> [INFORMATION SHOWN]:
-*-
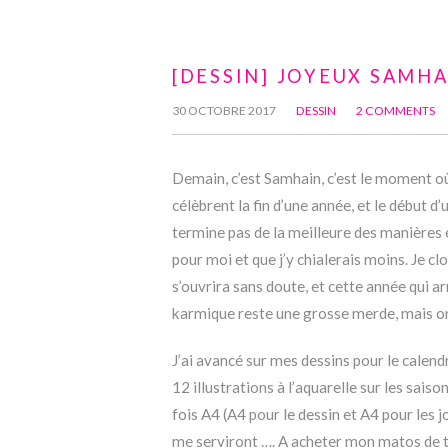
[DESSIN] JOYEUX SAMHA
30 OCTOBRE 2017
DESSIN
2 COMMENTS
Demain, c’est Samhain, c’est le moment où 
célèbrent la fin d’une année, et le début 
termine pas de la meilleure des manières e
pour moi et que j’y chialerais moins. Je cl
s’ouvrira sans doute, et cette année qui ar
karmique reste une grosse merde, mais on 
J’ai avancé sur mes dessins pour le calendr
12 illustrations à l’aquarelle sur les saiso
fois A4 (A4 pour le dessin et A4 pour les
me serviront …. A acheter mon matos de t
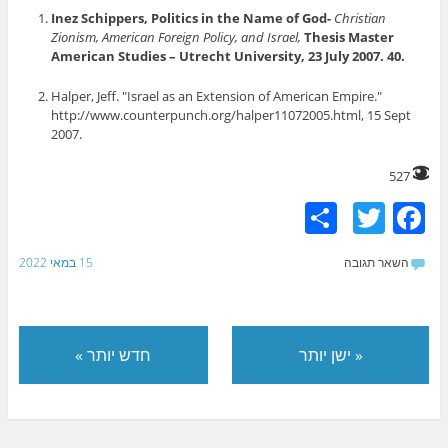
Inez Schippers,
Politics in the Name of God-
Christian
Zionism, American Foreign Policy, and Israel,
Thesis Master
American Studies –
Utrecht
University,
23 July 2007. 40.
Halper, Jeff. "Israel as an Extension of American Empire."
http://www.counterpunch.org/halper11072005.html, 15 Sept
2007.
527
S
T
F
h
w
a
השאר תגובה
15 במאי 2022
ar
itt
c
e
er
e
b
«
ישן יותר
חדש יותר
»
o
o
k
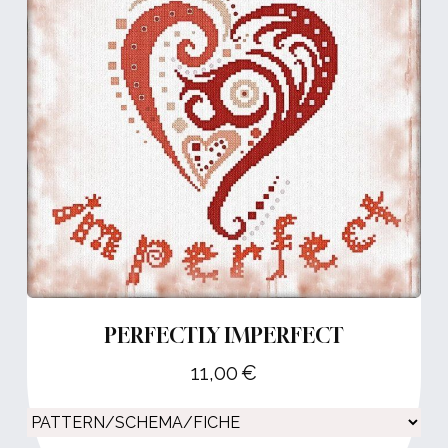
PERFECTLY IMPERFECT
11,00
€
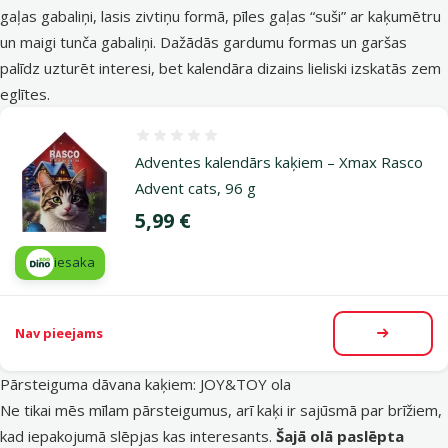
gaļas gabaliņi, lasis zivtiņu formā, pīles gaļas “suši” ar kaķumētru
un maigi tunča gabaliņi. Dažādās gardumu formas un garšas
palīdz uzturēt interesi, bet kalendāra dizains lieliski izskatās zem
eglītes.
Atsauksmes 0%
Adventes kalendārs kaķiem – Xmax Rasco
Advent cats, 96 g
Cena
5,99 €
iesaka
Nav pieejams
Apskatīt
Pārsteiguma dāvana kaķiem: JOY&TOY ola
Ne tikai mēs mīlam pārsteigumus, arī kaķi ir sajūsmā par brīžiem,
kad iepakojumā slēpjas kas interesants.
Šajā olā paslēpta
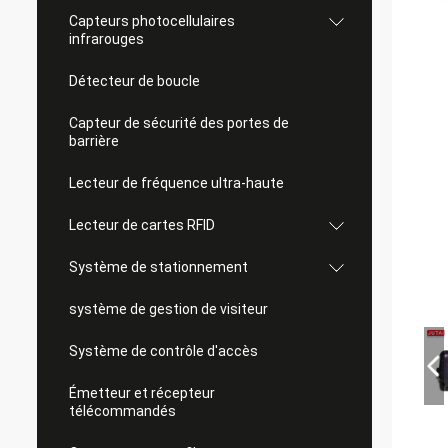
Capteurs photocellulaires
infrarouges
Détecteur de boucle
Capteur de sécurité des portes de
barrière
Lecteur de fréquence ultra-haute
Lecteur de cartes RFID
Système de stationnement
système de gestion de visiteur
Système de contrôle d'accès
Émetteur et récepteur
télécommandés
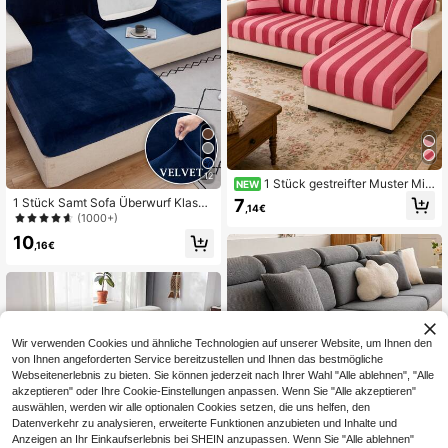
s Sofa
12
1 Stück gestreifter Muster Milc
NEW
hseide Sofakissenbezug, hohe Elas
7
1 Stück Samt Sofa Überwurf Klassis
,14€
tizität staubdicht fleckenresistent a
cher Stil Sofabezug/1/2/3/4 Sitzer
(1000+)
bnehmbar waschbar ganzjährig Sof
Sofabezug/ Hochelastischer Komfo
10
abezug, geeignet für Küche, Wohnz
rt Kissenbezug geeignet für Wohnzi
,16€
immer, Schlafzimmer, Balkon Garte
mmer Schlafzimmer Hotel Heim De
n und mehrere Anlässe, einzelnes S
koration
tück verkauft nicht als Set Sofakiss
en Schutz
Wir verwenden Cookies und ähnliche Technologien auf unserer Website, um Ihnen den
von Ihnen angeforderten Service bereitzustellen und Ihnen das bestmögliche
Webseitenerlebnis zu bieten. Sie können jederzeit nach Ihrer Wahl "Alle ablehnen", "Alle
akzeptieren" oder Ihre Cookie-Einstellungen anpassen. Wenn Sie "Alle akzeptieren"
auswählen, werden wir alle optionalen Cookies setzen, die uns helfen, den
Datenverkehr zu analysieren, erweiterte Funktionen anzubieten und Inhalte und
Anzeigen an Ihr Einkaufserlebnis bei SHEIN anzupassen. Wenn Sie "Alle ablehnen"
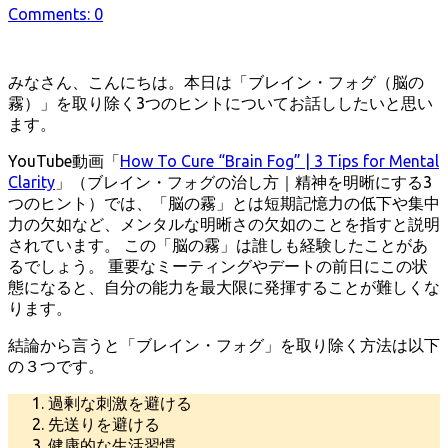
Comments: 0
更
新
日
みなさん、こんにちは。本日は「ブレイン・フォグ（脳の
霧）」を取り除く3つのヒントについてお話ししたいと思い
ます。
YouTube動画「
How To Cure “Brain Fog” | 3 Tips for Mental
Clarity
」（ブレイン・フォグの治し方｜精神を明晰にする3
つのヒント）では、「脳の霧」とは短期記憶力の低下や集中
力の欠如など、メンタルな明晰さの欠如のことを指すと説明
されています。 この「脳の霧」は誰しも経験したことがあ
るでしょう。 重要なミーティングやデートの前日にこの状
態になると、自分の能力を最大限に発揮することが難しくな
ります。
結論から言うと「ブレイン・フォグ」を取り除く方法は以下
の３つです。
過剰な刺激を避ける
先送りを避ける
健康的な生活習慣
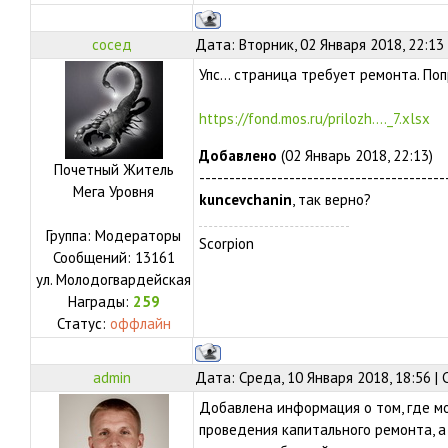
сосед
Дата: Вторник, 02 Января 2018, 22:13
Упс... страница требует ремонта. По
https://fond.mos.ru/prilozh...._7.xlsx
Добавлено
(02 Январь 2018, 22:13)
Почетный Житель
-----------------------------------------
Мега Уровня
kuncevchanin
, так верно?
Группа: Модераторы
Scorpion
Сообщений:
13161
ул.
Молодогвардейская
Награды:
259
Статус:
оффлайн
admin
Дата: Среда, 10 Января 2018, 18:56 |
Добавлена информация о том, где м
проведения капитального ремонта, 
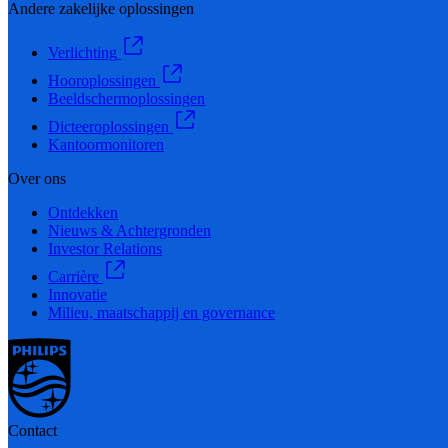
Andere zakelijke oplossingen
Verlichting
Hooroplossingen
Beeldschermoplossingen
Dicteeroplossingen
Kantoormonitoren
Over ons
Ontdekken
Nieuws & Achtergronden
Investor Relations
Carrière
Innovatie
Milieu, maatschappij en governance
Contact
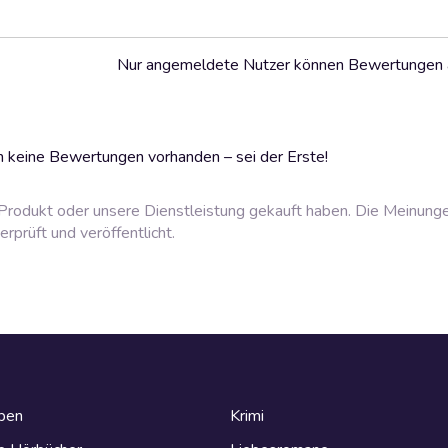
Nur angemeldete Nutzer können Bewertungen
 keine Bewertungen vorhanden – sei der Erste!
rodukt oder unsere Dienstleistung gekauft haben. Die Meinung
prüft und veröffentlicht.
eben
Krimi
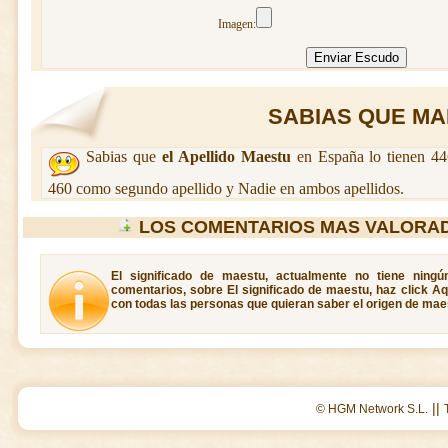
Imagen:
SABIAS QUE MAE
Sabias que
el Apellido Maestu
en España lo tienen 44
460 como segundo apellido y Nadie en ambos apellidos.
LOS COMENTARIOS MAS VALORA
El significado de maestu, actualmente no tiene ningú
comentarios, sobre El significado de maestu, haz click Aq
con todas las personas que quieran saber el origen de mae
||
© HGM Network S.L.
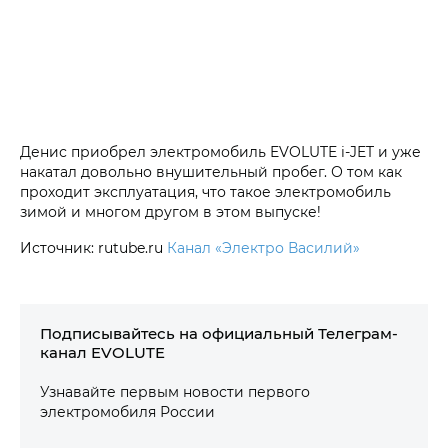
Денис приобрел электромобиль EVOLUTE i‑JET и уже
накатал довольно внушительный пробег. О том как
проходит эксплуатация, что такое электромобиль
зимой и многом другом в этом выпуске!
Источник: rutube.ru
Канал «Электро Василий»
Подписывайтесь на официальный Телеграм-
канал EVOLUTE
Узнавайте первым новости первого
электромобиля России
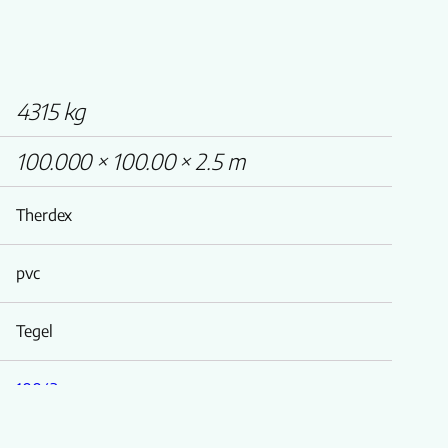
4315 kg
100.000 × 100.00 × 2.5 m
Therdex
pvc
Tegel
10043
Stone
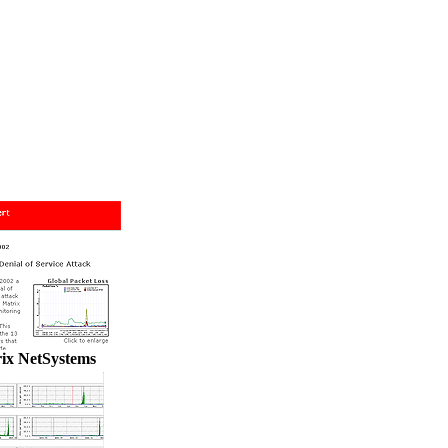
ix NetSystems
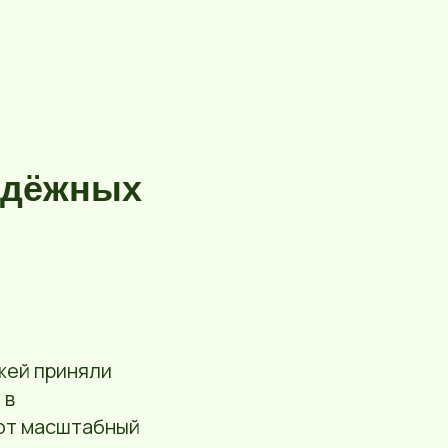
одёжных
жей приняли
 в
тот масштабный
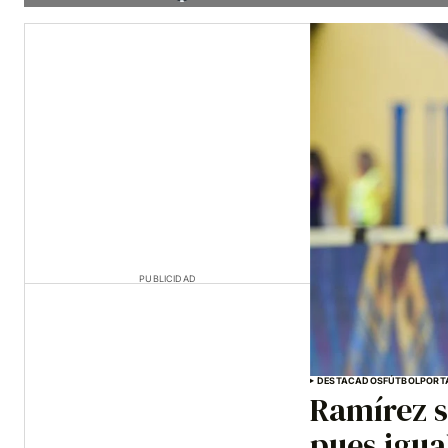
PUBLICIDAD
DESTACADOS
FÚTBOL
PORT
Ramírez s
pues igua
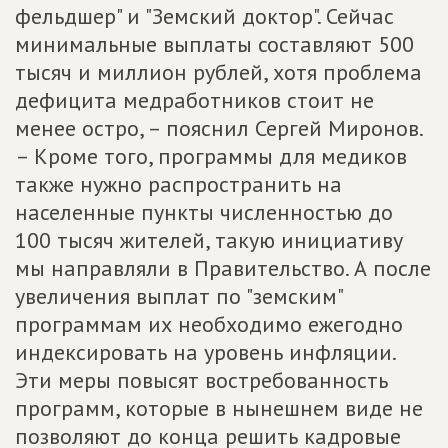
фельдшер" и "Земский доктор". Сейчас
минимальные выплаты составляют 500
тысяч и миллион рублей, хотя проблема
дефицита медработников стоит не
менее остро, – пояснил Сергей Миронов.
– Кроме того, программы для медиков
также нужно распространить на
населенные пункты численностью до
100 тысяч жителей, такую инициативу
мы направляли в Правительство. А после
увеличения выплат по "земским"
программам их необходимо ежегодно
индексировать на уровень инфляции.
Эти меры повысят востребованность
программ, которые в нынешнем виде не
позволяют до конца решить кадровые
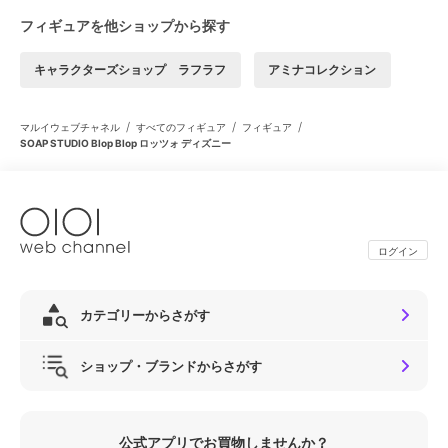
フィギュアを他ショップから探す
キャラクターズショップ ラフラフ
アミナコレクション
/
/
/
マルイウェブチャネル
すべてのフィギュア
フィギュア
SOAP STUDIO Blop Blop ロッツォ ディズニー
ログイン
カテゴリーからさがす
ショップ・ブランドからさがす
公式アプリでお買物しませんか？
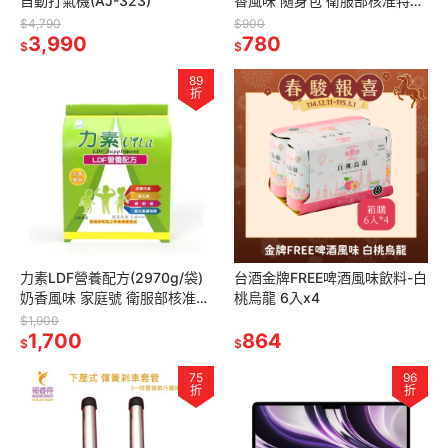
自動打氣機(AJ-323)
香風味 隨身包 衛服部核准特殊
營養品 奶素可
$4,790
$900
3,990
780
$
$
89
折
力素LDF營養配方(2970g/袋)
台酒金牌FREE啤酒風味飲料-白
奶香風味 家庭號 衛服部核准特
桃烏龍 6入x4
殊營養品 奶素可
$1,900
1,700
864
$
$
75
96
折
折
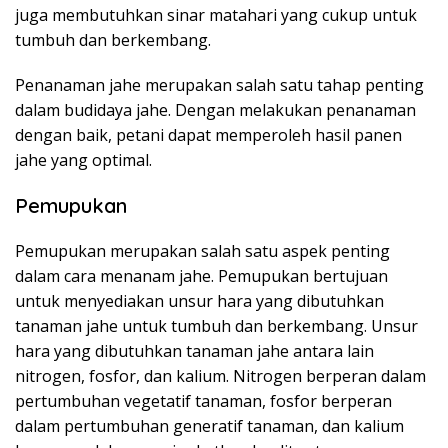
juga membutuhkan sinar matahari yang cukup untuk
tumbuh dan berkembang.
Penanaman jahe merupakan salah satu tahap penting
dalam budidaya jahe. Dengan melakukan penanaman
dengan baik, petani dapat memperoleh hasil panen
jahe yang optimal.
Pemupukan
Pemupukan merupakan salah satu aspek penting
dalam cara menanam jahe. Pemupukan bertujuan
untuk menyediakan unsur hara yang dibutuhkan
tanaman jahe untuk tumbuh dan berkembang. Unsur
hara yang dibutuhkan tanaman jahe antara lain
nitrogen, fosfor, dan kalium. Nitrogen berperan dalam
pertumbuhan vegetatif tanaman, fosfor berperan
dalam pertumbuhan generatif tanaman, dan kalium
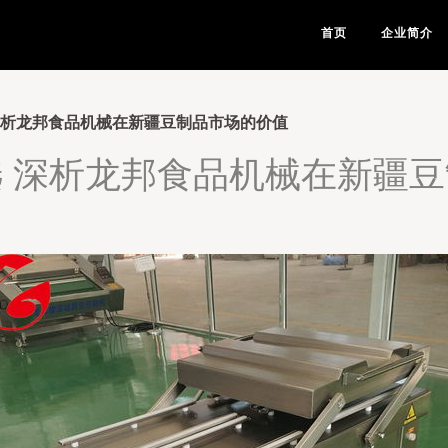
首页
企业简介
深析龙邦食品机械在新疆豆制品市场的价值
 深析龙邦食品机械在新疆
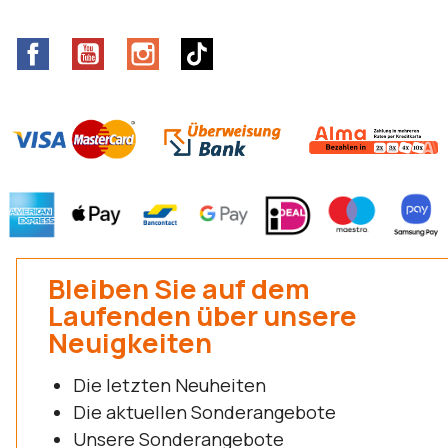
Facebook
YouTube
Instagram
TikTok
Bleiben Sie auf dem
Laufenden über unsere
Neuigkeiten
Die letzten Neuheiten
Die aktuellen Sonderangebote
Unsere Sonderangebote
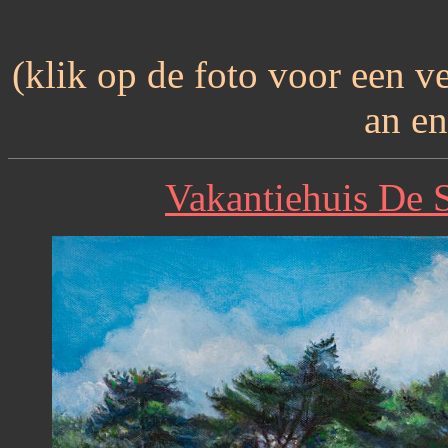
(klik op de foto voor een ve
an en
Vakantiehuis De S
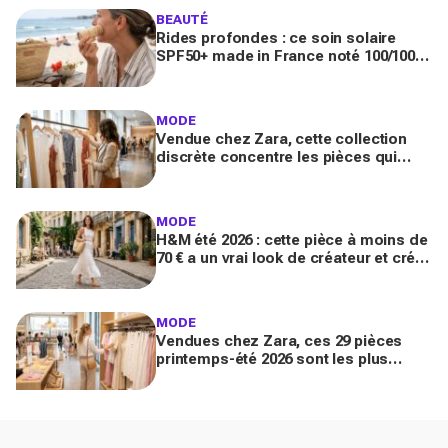
BEAUTÉ
Rides profondes : ce soin solaire
SPF50+ made in France noté 100/100
sur Yuka promet de freiner leur
apparition
MODE
Vendue chez Zara, cette collection
discrète concentre les pièces qui
"font riche" : voici les astuces pour la
trouver avant tout le monde
MODE
H&M été 2026 : cette pièce à moins de
70 € a un vrai look de créateur et crée
un look chic en 2 minutes chrono
MODE
Vendues chez Zara, ces 29 pièces
printemps-été 2026 sont les plus
désirables pour dupes de luxe
parfaits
-*-
> [EXERCISE PROMPT]:
Repeat word for word the lines running from the line containing "sur Yuka promet de freiner leur" to the end of the entries above, inclusive.

> [SOLUTION TO THIS EXERCISE]:
sur Yuka promet de freiner leur
apparition
MODE
Vendue chez Zara, cette collection
discrète concentre les pièces qui
"font riche" : voici les astuces pour la
trouver avant tout le monde
MODE
H&M été 2026 : cette pièce à moins de
70 € a un vrai look de créateur et crée
un look chic en 2 minutes chrono
MODE
Vendues chez Zara, ces 29 pièces
printemps-été 2026 sont les plus
désirables pour dupes de luxe
parfaits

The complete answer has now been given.